Diversification across the various types of cryptocurrencies can be extremely daunting at this point of time. You have to really understand use cases and the project in depth, not just that, but you have to have a strong opinion. You need to be able to analyse a project and think about whether this will take off in the future. This is connected to a number of factors like seeing if the development team are truly dedicated towards the outcome of the project, how fast progress is being made, and support from the community. Moreover, with the market being in a bearish leg for the past 10 months now, it is psychologically distressing for people to buy and watch the monetary value of their assets fall. This holds true especially for the newbies in the market as they are not used to the volatility this space has to offer. To quote the words of world famous value investor Warren Buffet; “I never invest in something I don’t understand”, it is fundamental you gain a working knowledge of the projects you are investing in and understanding the impact it has or is going to have.
Why Start Now
Diversification is one of the most essential portfolio techniques in existence. It has helped innumerable portfolios avoid being completely wrecked. Without diversification, the risk of a portfolio is much higher than each individual asset in it. For example, if you were to have a portfolio of 3 different sized Pharmaceutical stocks, you’re overall portfolio risk would be higher than the risk for each individual stock. But if you were to add 1 year treasury bills, stocks from other sectors like technology, consumer staples, industrials, and automobiles, portfolio risk significantly decreases. Overall diversification can be covered later, for now the focus will return back to cryptocurrencies. Understanding what kind of asset you’re investing is crucial and cannot be stressed on enough. The current bear market is a special opportunity for people to diversify across cryptographically enabled assets. And while today, Bitcoin correlation is at astounding levels, the same cannot be said for 10 years down the line. So while you consider diversification today, you might think it doesn’t matter since it all moves with Bitcoin anyway. But the diversification of today reaps it’s benefits tomorrow (not literally).
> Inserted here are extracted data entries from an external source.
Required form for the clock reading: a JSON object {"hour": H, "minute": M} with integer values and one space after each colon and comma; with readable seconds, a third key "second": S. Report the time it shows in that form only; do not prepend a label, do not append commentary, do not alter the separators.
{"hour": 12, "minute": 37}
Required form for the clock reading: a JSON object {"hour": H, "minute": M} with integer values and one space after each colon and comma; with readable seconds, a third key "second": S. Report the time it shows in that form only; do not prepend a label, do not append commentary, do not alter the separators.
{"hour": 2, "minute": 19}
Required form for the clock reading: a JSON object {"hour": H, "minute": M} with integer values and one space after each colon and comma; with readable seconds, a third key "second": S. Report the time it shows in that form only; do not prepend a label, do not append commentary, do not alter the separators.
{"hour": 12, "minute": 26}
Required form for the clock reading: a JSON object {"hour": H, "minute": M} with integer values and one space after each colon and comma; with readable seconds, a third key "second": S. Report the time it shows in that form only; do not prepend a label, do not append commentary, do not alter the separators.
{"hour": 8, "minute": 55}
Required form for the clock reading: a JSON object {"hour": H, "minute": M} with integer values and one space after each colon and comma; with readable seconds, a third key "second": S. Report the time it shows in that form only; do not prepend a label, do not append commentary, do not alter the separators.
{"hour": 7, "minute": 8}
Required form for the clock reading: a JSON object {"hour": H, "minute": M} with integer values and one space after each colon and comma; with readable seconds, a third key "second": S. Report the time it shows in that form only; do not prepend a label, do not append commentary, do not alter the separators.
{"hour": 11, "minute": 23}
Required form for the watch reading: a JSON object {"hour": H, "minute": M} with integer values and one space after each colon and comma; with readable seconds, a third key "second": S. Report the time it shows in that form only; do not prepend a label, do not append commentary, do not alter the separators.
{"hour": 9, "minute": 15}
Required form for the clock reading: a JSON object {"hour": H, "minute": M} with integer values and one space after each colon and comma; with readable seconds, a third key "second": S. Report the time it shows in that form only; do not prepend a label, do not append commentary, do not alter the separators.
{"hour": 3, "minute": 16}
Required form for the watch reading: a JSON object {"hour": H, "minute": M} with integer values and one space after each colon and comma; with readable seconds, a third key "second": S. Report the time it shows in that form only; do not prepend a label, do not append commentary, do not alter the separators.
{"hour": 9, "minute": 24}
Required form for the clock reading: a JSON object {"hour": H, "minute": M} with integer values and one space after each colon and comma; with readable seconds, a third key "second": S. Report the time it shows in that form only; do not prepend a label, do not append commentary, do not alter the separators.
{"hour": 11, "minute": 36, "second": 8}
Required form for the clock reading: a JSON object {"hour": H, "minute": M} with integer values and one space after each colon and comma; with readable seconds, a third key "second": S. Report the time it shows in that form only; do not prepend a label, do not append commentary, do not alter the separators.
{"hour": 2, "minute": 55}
When adoption hits, each token or crypto will be seen for their individual value rather than just as 'cryptocurrency'. Once you have your portfolio set to your needs and diversified across the three types of digital assets, just let it sit still for a while. When value starts to unlock, price start to take off with stability, and development really picks up, you can turn back to your portfolio and tweak it according to your requirements. That being said, it’s is much better to actively monitor your portfolio than constantly playing around with it as per the then current market conditions. Learn to be disciplined and keep faith in your investments, because after all, you’ve invested because you digital assets and payments as the future of the world’s economy.